Dalam rekaman video tersebut, Reza tampak berambut gondrong dan bertubuh kurus. Dengan suara lirih, ia mengaku berada di perbatasan Kamboja – Thailand dan berharap pemerintah dapat membantunya kembali ke Indonesia.

“Saya berada di perbatasan Kamboja Thailand. Saya memohon kepada Pemkab Unaaha (Konawe) untuk memulangkan saya,” kata Reza dalam video yang beredar dilihat Kendariinfo, Selasa (14/7/2026).

Reza mengaku telah beberapa hari tidak mendapatkan makanan. Ia diduga berhasil meloloskan diri dari penyekapan, namun kini terlantar di kawasan perbatasan dan kesulitan memenuhi kebutuhan hidupnya.

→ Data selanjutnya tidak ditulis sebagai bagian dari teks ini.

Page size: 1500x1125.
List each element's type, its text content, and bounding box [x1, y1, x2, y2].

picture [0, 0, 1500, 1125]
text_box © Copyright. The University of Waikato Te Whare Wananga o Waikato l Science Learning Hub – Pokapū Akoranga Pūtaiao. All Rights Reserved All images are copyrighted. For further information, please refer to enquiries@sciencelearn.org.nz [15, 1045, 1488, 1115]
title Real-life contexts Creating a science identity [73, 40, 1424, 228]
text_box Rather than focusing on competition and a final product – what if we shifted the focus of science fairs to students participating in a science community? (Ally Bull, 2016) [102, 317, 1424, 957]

“Saya sudah beberapa hari tidak mendapatkan makanan,” ujarnya.

Menanggapi video tersebut, Kepala Balai Pelayanan Pelindungan Pekerja Migran Indonesia (BP3MI) Sulawesi Tenggara (Sultra), La Ode Askar, menegaskan Indonesia tidak pernah menempatkan pekerja migran ke Kamboja. Menurutnya, hingga saat ini belum ada kerja sama resmi antara Indonesia dan Kamboja terkait penempatan pekerja migran.

“Negara tidak akan menempatkan pekerjanya kalau di negara tujuan tidak ada perlindungan bagi pekerja asing,” kata Askar, Selasa (14/7).

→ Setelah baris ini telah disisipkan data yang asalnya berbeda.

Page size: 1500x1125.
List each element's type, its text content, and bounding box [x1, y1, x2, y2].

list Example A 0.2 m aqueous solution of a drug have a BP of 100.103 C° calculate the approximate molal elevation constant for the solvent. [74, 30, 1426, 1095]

Askar menjelaskan, apabila terdapat warga negara Indonesia yang menjadi korban penyekapan atau mengalami masalah di luar negeri, keluarga diminta segera melapor ke kantor BP3MI terdekat. Laporan tersebut akan menjadi dasar koordinasi dengan pemerintah pusat dan perwakilan Indonesia di luar negeri.

Ia mengatakan, BP3MI Sultra akan meneruskan laporan ke BP2MI di Jakarta. Selanjutnya dilakukan koordinasi dengan Kedutaan Besar Republik Indonesia (KBRI) maupun Konsulat Jenderal Republik Indonesia (KJRI) di negara tempat korban berada.

“Saat melapor, keluarga harus menyertakan identitas pelapor dan korban, serta paspor jika ada, agar dapat langsung dicek melalui sistem online,” jelasnya.

Menurut Laskar, apabila identitas korban telah dipastikan sebagai warga negara Indonesia, maka KBRI atau KJRI akan memberikan perlindungan dan mengupayakan proses evakuasi sesuai ketentuan yang berlaku.

BP3MI berharap keluarga Reza segera menyampaikan laporan resmi beserta dokumen pendukung agar proses penelusuran dan koordinasi dengan perwakilan Indonesia di luar negeri dapat dilakukan secepatnya.